Europarlamento e diritto d’autore: capitolo non ancora chiuso

Avanzano tuttavia segnali contro il "laissez faire" digitale

14 Settembre
08:30 2018

Ora si apre un confronto in Europa tra la Commissione, il Parlamento e il Consiglio. Una trattativa che potrebbe durare più di un anno”, dichiara quest’oggi a La Stampa Vito Crimi, Sottosegretario alla Presidenza del Consiglio con delega all’Editoria, all’indomani del voto favorevole della maggioranza del Parlamento Europeo alla proposta di direttiva sul diritto d’autore.

 

Quindi il nuovo copyright non è ancora entrato in vigore e, stando all’interpretazione del giornale torinese, potrebbe non entrare affatto in vigore se i tempi si allungassero a sufficienza da portare a ridosso delle elezioni europee del Maggio prossimo e dopo chissà.

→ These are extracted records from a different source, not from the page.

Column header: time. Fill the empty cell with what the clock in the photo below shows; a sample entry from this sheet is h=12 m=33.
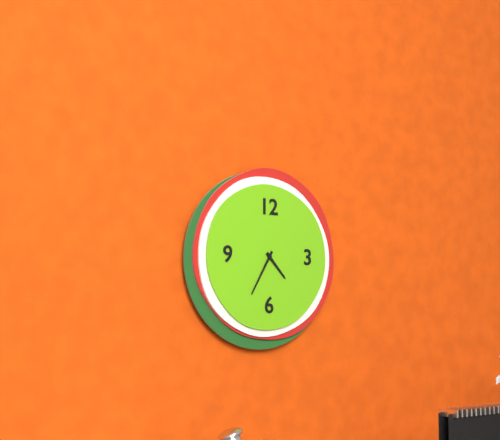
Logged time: h=4 m=35
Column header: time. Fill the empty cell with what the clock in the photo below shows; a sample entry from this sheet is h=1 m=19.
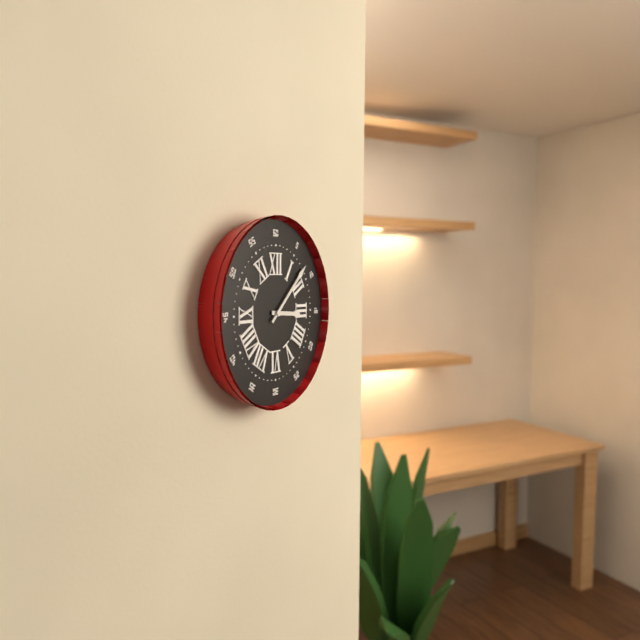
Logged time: h=3 m=8
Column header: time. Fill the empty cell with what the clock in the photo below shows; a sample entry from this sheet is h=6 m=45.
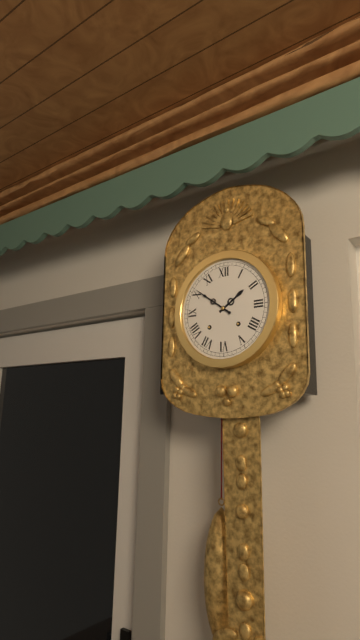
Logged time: h=1 m=51
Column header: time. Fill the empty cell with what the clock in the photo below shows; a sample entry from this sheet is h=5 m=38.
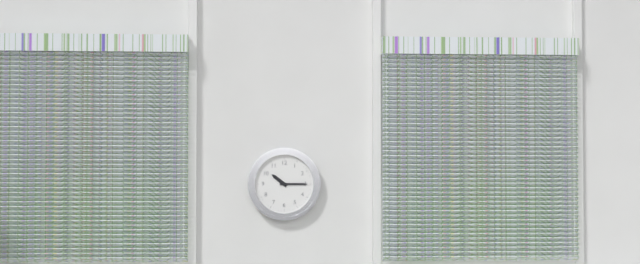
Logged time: h=10 m=15
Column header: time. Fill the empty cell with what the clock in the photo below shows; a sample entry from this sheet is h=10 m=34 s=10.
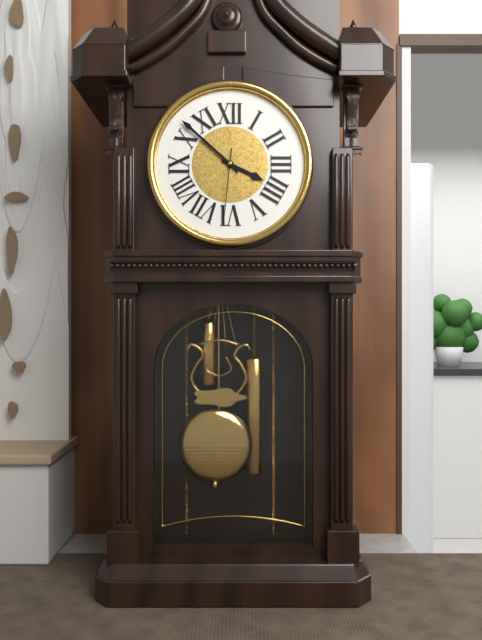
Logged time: h=3 m=52 s=31
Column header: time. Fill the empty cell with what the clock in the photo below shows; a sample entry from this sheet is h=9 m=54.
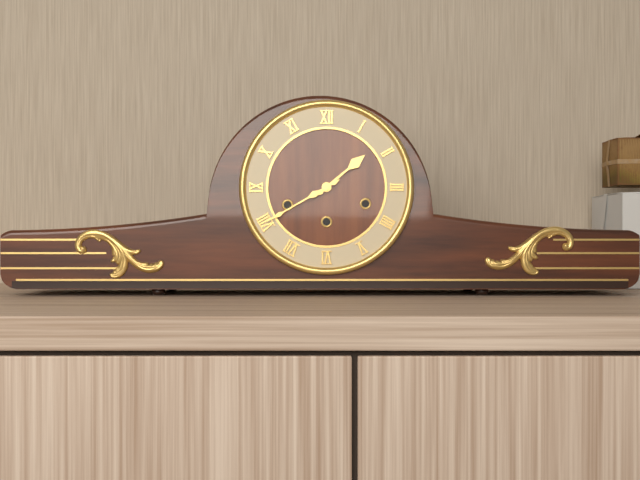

Infatti, in un altro articolo, sempre su La Stampa, “il negoziato inter-istituzionale che si apre potrebbe ridimensionare la portata dei cambiamenti proposti dal Parlamento”. Certo, è una suggestione che si scontra con quanto dichiarato dagli ambienti europei favorevoli alla norma che sono propensi ad approvarla entro la fine dell’anno.

 

Per il momento niente cambia, se non l’aria per i Giganti del Web: dopo il rinvio, lo scorso 5 Giugno, del testo della normativa, incagliatosi proprio sugli emendamenti 11 e 13, quelli che a detta di YouTube vanno a minare la creatività online, sembrava che il nuovo diritto d’autore non dovesse vedere la luce. Dal Vecchio Continente quindi avanza un segnale che si oppone al laissez faire digitale, ancor più rimarcato dai lavori sulla Web Tax.

 

L.V.C.

 

(Immagine in copertina tratta da Guida Fisco)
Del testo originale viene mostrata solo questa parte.